# TASK REQUIREMENTS
Copy the lines below, please, starting with the one that contains "- wall art [414,163,441,191]" and ending with the last. Pictures stay out.
RECORD EXCERPTS: Begin
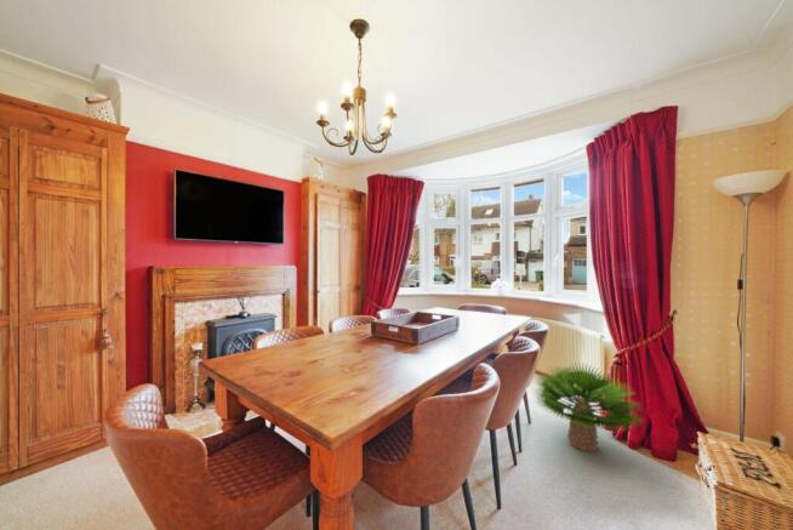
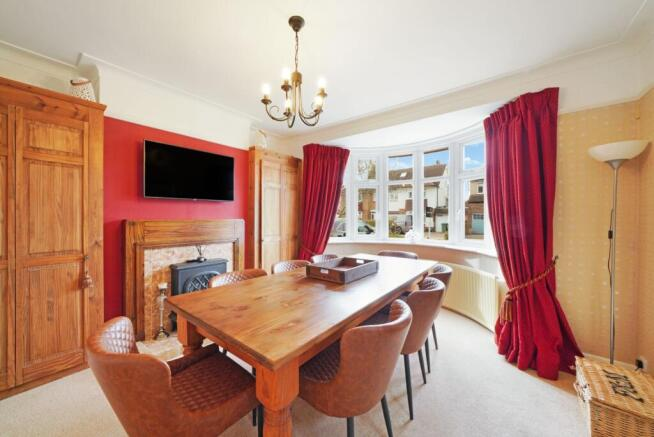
- potted plant [531,360,645,452]
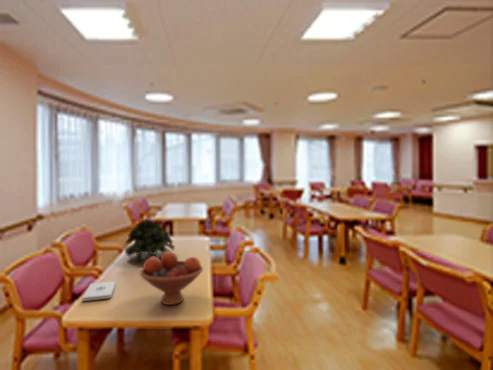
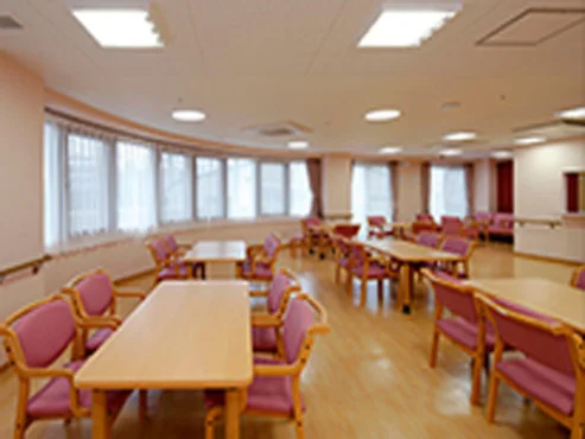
- potted plant [124,218,176,258]
- fruit bowl [139,251,204,306]
- notepad [82,280,117,302]
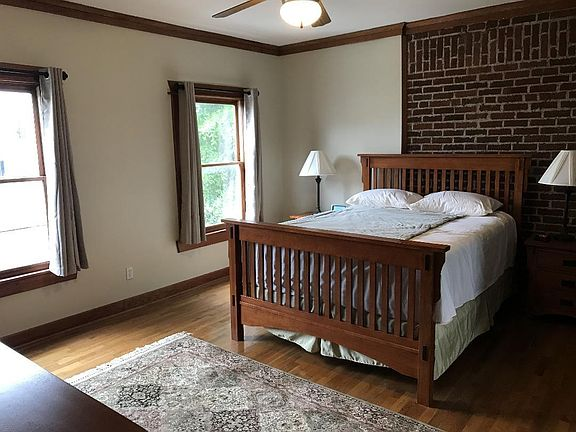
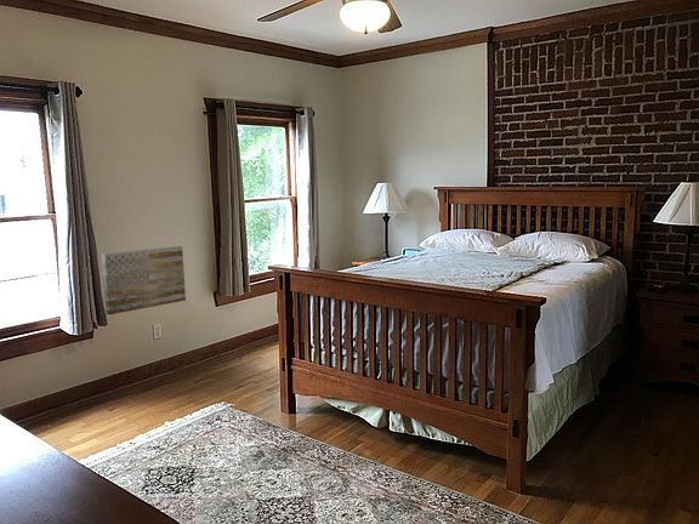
+ wall art [101,245,187,315]
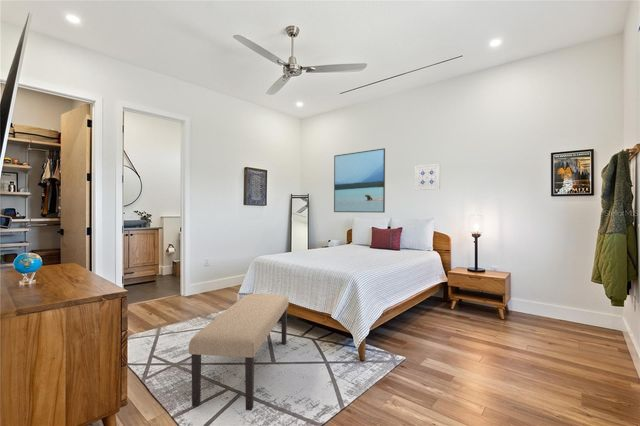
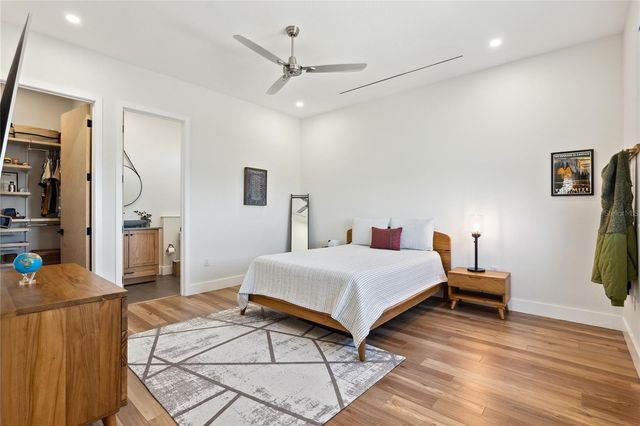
- wall art [414,163,441,191]
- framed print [333,147,386,214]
- bench [188,293,289,411]
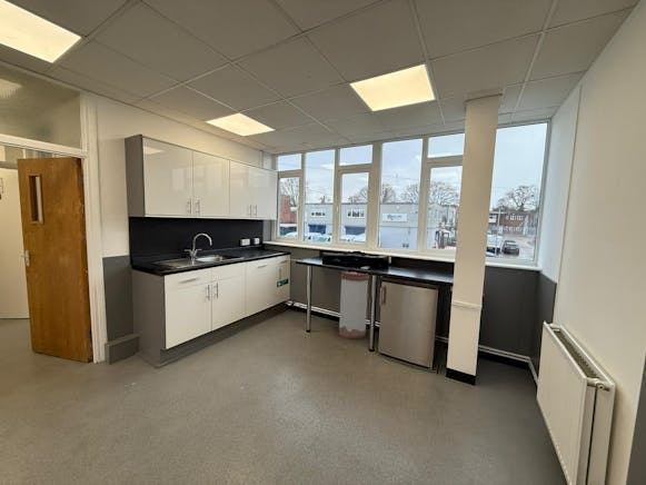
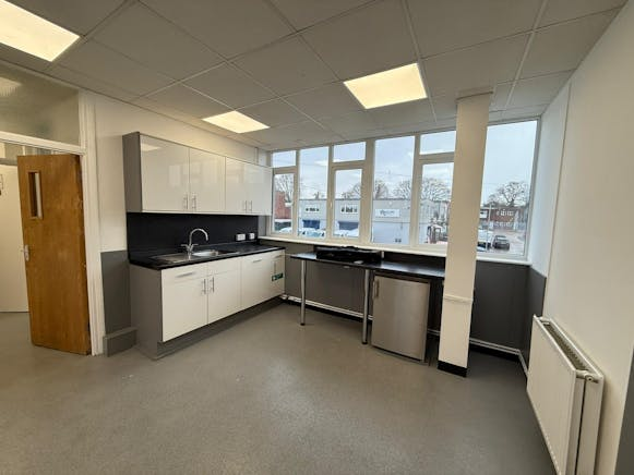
- trash can [338,270,370,340]
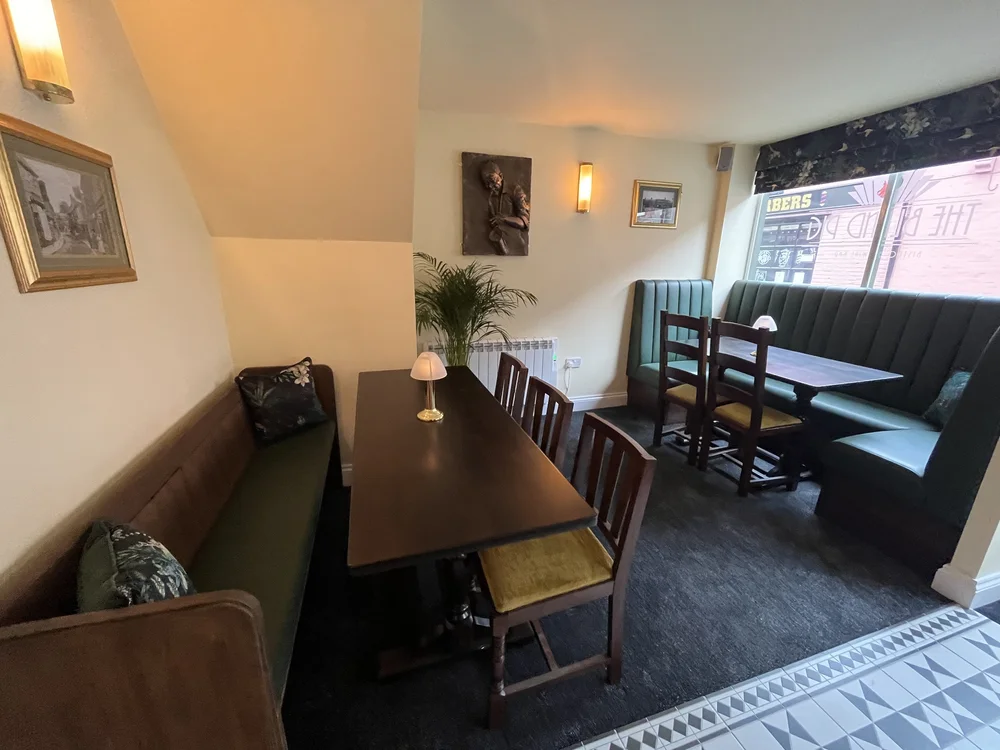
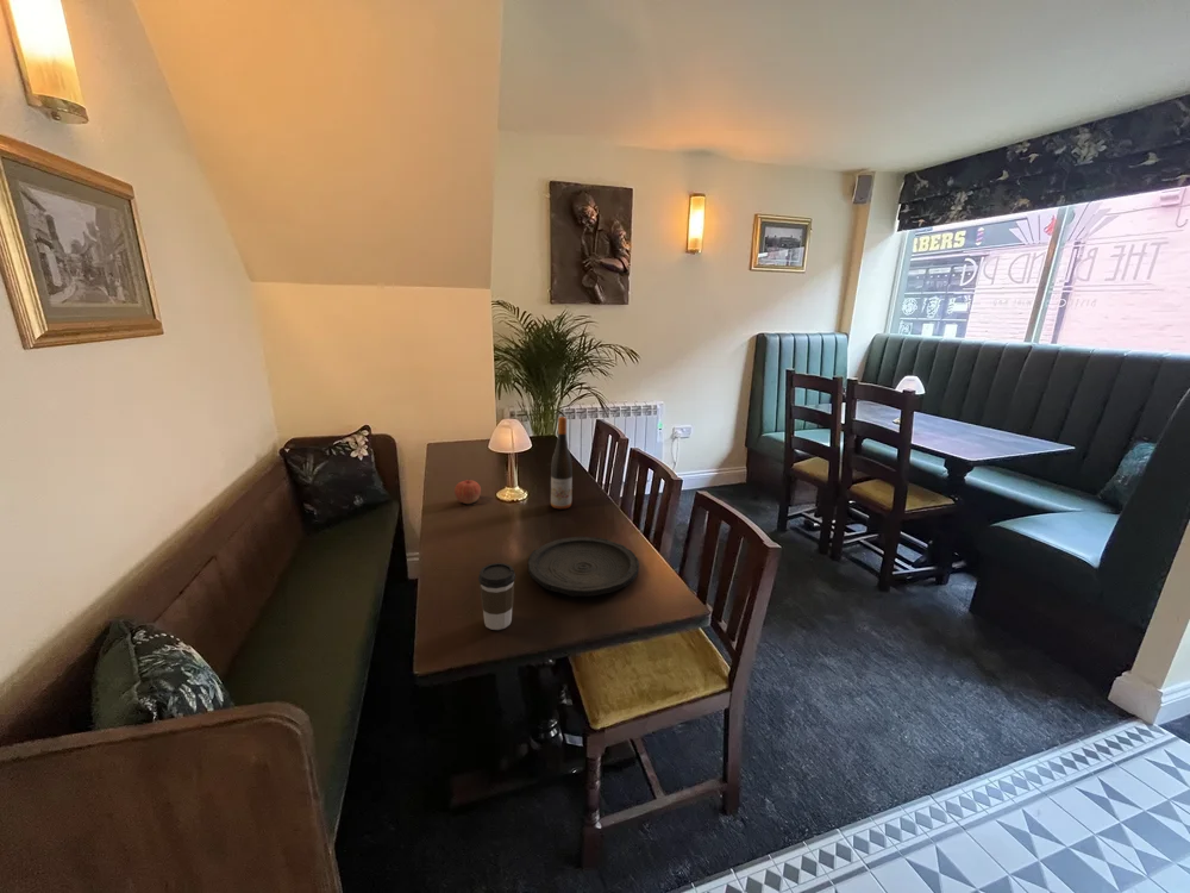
+ plate [527,536,640,598]
+ coffee cup [477,562,516,631]
+ apple [453,479,482,505]
+ wine bottle [550,416,574,510]
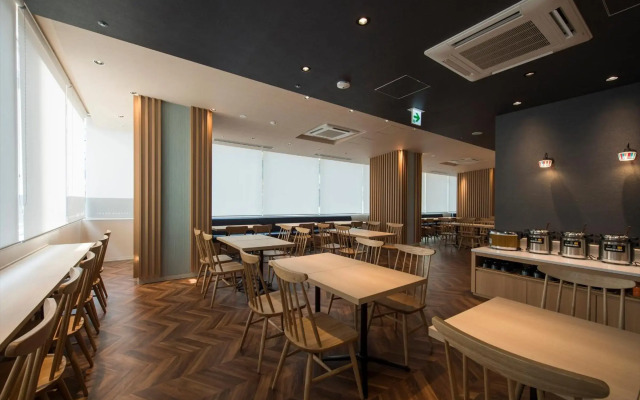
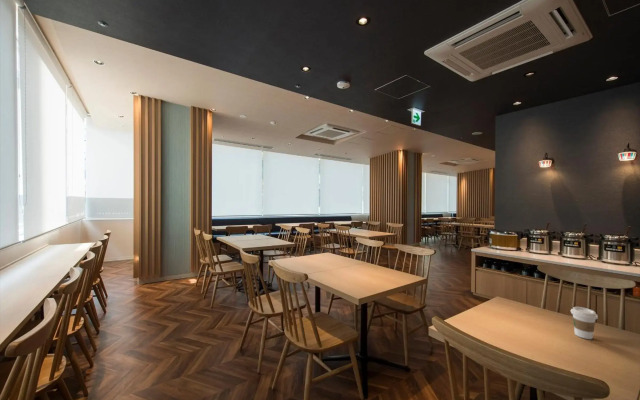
+ coffee cup [570,306,599,340]
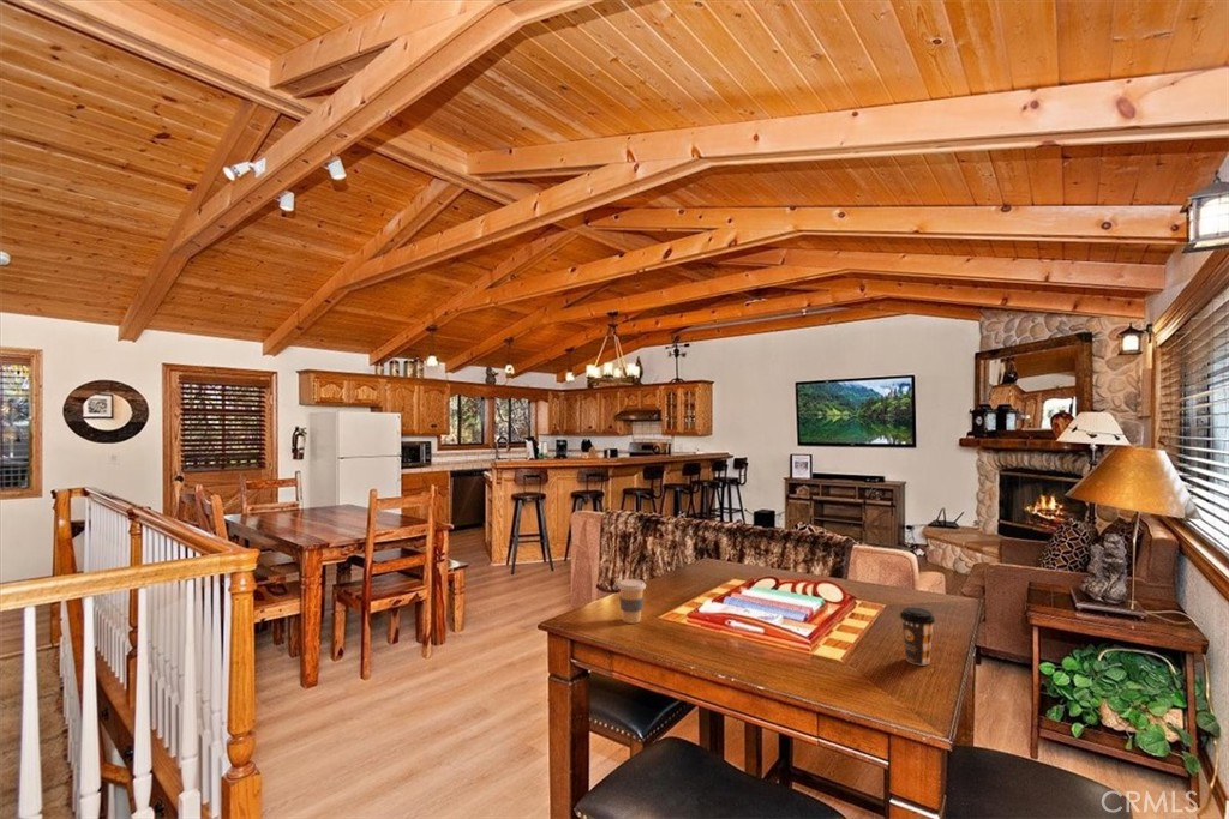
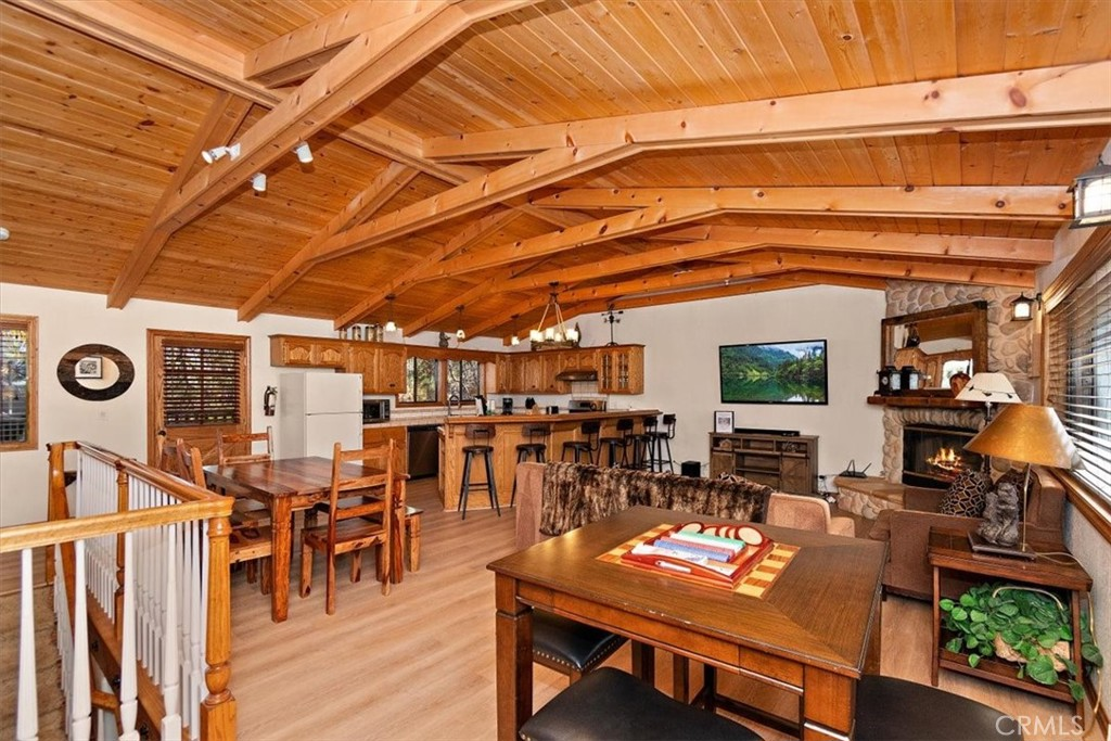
- coffee cup [617,578,647,625]
- coffee cup [899,607,936,667]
RECORD EXCERPTS: End
# TASK RESPONSE
- wall art [414,163,441,191]
- framed print [333,147,386,214]
- bench [188,293,289,411]
- trash can [338,270,370,340]
+ plate [527,536,640,598]
+ coffee cup [477,562,516,631]
+ apple [453,479,482,505]
+ wine bottle [550,416,574,510]
+ coffee cup [570,306,599,340]
- coffee cup [617,578,647,625]
- coffee cup [899,607,936,667]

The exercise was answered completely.